Copy out the entries word for word, from the very beginning through the line containing "genus: Cylindropuntia". Include that line and go no further.

[Data excerpts]
..............................

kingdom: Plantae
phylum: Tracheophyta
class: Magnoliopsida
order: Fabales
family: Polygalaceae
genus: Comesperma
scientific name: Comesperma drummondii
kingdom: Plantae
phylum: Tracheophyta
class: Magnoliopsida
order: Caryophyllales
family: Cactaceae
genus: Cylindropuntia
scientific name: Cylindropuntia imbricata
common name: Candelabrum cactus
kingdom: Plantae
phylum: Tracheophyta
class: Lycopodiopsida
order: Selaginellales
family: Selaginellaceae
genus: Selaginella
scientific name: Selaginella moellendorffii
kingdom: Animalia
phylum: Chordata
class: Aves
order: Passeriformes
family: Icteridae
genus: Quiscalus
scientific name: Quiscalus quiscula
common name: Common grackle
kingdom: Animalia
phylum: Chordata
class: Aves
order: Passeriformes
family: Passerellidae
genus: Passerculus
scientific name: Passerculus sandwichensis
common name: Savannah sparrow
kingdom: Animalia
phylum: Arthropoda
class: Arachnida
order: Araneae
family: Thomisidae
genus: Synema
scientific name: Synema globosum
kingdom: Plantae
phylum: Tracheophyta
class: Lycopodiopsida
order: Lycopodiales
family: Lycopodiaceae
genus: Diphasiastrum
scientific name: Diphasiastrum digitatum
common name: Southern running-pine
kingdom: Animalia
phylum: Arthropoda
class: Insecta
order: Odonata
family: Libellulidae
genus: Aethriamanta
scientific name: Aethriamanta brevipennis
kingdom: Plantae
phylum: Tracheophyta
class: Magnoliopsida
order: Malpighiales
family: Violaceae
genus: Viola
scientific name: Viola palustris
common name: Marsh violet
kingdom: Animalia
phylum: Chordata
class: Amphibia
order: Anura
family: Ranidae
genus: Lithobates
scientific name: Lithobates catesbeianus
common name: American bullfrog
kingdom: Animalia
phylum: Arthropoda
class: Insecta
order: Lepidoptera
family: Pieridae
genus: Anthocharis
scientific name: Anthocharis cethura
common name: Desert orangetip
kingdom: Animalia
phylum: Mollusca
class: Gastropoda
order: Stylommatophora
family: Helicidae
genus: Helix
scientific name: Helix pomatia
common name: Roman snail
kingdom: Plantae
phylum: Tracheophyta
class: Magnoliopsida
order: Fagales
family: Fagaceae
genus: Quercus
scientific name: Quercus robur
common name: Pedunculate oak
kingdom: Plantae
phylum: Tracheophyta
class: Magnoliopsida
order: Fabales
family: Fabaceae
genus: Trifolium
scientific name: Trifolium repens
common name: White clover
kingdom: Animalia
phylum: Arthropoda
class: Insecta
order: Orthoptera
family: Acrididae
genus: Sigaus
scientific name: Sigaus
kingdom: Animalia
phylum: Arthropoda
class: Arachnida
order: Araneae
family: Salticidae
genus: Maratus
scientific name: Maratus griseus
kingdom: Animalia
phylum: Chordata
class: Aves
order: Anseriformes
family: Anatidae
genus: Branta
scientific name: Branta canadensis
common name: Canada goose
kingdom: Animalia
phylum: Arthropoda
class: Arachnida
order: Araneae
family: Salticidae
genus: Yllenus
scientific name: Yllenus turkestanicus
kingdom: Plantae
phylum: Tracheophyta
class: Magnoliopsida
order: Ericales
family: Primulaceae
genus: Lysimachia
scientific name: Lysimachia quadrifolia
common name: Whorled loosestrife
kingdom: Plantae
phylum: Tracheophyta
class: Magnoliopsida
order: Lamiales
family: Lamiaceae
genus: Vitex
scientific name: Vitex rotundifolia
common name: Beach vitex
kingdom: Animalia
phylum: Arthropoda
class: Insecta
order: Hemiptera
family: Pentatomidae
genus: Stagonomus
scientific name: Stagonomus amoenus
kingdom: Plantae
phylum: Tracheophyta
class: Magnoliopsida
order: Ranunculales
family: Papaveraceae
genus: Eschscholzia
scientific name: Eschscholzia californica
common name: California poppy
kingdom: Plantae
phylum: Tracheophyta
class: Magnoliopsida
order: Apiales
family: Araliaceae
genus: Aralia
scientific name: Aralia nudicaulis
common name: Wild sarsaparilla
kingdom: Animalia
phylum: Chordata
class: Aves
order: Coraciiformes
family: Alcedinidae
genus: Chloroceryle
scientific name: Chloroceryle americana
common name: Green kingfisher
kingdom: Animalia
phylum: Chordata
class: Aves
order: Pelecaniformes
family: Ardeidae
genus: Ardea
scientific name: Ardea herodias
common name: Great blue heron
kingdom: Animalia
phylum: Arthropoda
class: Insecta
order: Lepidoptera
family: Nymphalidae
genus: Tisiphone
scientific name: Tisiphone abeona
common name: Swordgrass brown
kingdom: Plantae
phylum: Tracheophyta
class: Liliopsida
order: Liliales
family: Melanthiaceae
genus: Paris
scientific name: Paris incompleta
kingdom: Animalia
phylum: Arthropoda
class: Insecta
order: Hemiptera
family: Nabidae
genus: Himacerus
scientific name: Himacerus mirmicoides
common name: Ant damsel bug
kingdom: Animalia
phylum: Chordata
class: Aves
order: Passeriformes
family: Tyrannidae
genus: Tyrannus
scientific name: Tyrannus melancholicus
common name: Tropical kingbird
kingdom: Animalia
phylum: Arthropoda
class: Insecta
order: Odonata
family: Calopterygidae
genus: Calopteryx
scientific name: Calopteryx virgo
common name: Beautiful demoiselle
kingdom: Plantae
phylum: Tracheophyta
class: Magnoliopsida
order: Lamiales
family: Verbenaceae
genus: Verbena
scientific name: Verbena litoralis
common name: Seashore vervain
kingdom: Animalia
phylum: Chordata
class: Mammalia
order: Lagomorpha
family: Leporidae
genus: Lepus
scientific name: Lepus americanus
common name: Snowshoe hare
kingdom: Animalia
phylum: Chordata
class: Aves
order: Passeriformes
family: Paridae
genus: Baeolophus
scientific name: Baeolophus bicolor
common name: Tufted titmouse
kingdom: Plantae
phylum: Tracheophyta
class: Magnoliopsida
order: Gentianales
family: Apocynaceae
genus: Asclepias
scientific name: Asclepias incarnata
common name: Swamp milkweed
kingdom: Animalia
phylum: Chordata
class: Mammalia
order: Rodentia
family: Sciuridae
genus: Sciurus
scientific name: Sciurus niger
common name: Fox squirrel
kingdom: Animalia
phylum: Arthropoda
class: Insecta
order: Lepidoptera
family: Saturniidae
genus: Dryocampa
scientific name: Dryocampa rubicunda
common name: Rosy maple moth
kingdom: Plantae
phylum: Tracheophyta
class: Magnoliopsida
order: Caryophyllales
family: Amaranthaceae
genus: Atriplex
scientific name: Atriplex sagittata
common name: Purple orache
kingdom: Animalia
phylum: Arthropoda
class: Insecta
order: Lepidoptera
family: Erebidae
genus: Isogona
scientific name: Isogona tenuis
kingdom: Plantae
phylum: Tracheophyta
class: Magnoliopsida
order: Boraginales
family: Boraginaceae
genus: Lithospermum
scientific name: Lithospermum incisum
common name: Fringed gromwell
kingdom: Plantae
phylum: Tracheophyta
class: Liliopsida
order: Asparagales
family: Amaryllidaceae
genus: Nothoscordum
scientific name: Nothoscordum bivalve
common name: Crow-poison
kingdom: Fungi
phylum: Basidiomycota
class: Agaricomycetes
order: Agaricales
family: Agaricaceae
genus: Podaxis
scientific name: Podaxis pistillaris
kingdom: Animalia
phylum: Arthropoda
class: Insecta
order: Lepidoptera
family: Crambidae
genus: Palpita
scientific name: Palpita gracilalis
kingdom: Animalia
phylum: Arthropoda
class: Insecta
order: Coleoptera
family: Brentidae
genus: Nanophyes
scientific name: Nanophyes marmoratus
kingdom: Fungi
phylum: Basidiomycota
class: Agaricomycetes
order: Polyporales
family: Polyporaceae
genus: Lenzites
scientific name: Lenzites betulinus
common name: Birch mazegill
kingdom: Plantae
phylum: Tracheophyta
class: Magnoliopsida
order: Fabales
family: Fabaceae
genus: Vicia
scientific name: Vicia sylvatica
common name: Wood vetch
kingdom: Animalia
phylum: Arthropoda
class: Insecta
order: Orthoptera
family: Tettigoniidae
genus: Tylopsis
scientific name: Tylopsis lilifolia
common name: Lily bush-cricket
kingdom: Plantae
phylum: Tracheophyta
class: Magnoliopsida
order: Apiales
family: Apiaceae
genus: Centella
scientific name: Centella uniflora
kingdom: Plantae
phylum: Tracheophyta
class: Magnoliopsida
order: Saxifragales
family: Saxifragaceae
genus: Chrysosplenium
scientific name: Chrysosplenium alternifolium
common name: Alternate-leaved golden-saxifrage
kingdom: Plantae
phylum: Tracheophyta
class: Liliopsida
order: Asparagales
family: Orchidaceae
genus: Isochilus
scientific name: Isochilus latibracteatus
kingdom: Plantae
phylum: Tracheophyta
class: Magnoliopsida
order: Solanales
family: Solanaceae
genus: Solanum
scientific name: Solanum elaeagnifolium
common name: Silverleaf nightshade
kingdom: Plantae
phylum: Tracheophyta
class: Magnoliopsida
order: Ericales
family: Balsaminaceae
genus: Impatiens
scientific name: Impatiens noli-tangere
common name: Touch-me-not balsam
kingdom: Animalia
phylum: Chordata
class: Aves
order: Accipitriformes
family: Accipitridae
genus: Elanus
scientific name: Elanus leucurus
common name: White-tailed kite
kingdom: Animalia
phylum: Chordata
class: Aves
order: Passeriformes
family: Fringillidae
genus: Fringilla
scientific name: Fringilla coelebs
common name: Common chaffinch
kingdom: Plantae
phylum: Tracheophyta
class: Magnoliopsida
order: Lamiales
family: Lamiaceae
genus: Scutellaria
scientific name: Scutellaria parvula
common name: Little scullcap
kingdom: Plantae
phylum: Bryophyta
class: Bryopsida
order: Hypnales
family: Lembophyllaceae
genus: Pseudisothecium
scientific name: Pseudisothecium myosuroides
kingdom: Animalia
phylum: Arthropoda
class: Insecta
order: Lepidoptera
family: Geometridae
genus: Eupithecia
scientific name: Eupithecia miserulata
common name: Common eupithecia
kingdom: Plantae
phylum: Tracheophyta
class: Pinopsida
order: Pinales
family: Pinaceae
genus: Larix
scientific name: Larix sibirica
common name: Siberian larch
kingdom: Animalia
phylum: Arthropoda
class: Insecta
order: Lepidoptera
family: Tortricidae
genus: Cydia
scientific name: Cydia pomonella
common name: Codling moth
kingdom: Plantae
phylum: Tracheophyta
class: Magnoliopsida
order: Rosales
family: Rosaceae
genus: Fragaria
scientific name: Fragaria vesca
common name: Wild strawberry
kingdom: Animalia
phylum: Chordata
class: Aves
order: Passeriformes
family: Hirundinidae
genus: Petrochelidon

..............................

OUTPUT FOR THIS EXERCISE »
kingdom: Plantae
phylum: Tracheophyta
class: Magnoliopsida
order: Fabales
family: Polygalaceae
genus: Comesperma
scientific name: Comesperma drummondii
kingdom: Plantae
phylum: Tracheophyta
class: Magnoliopsida
order: Caryophyllales
family: Cactaceae
genus: Cylindropuntia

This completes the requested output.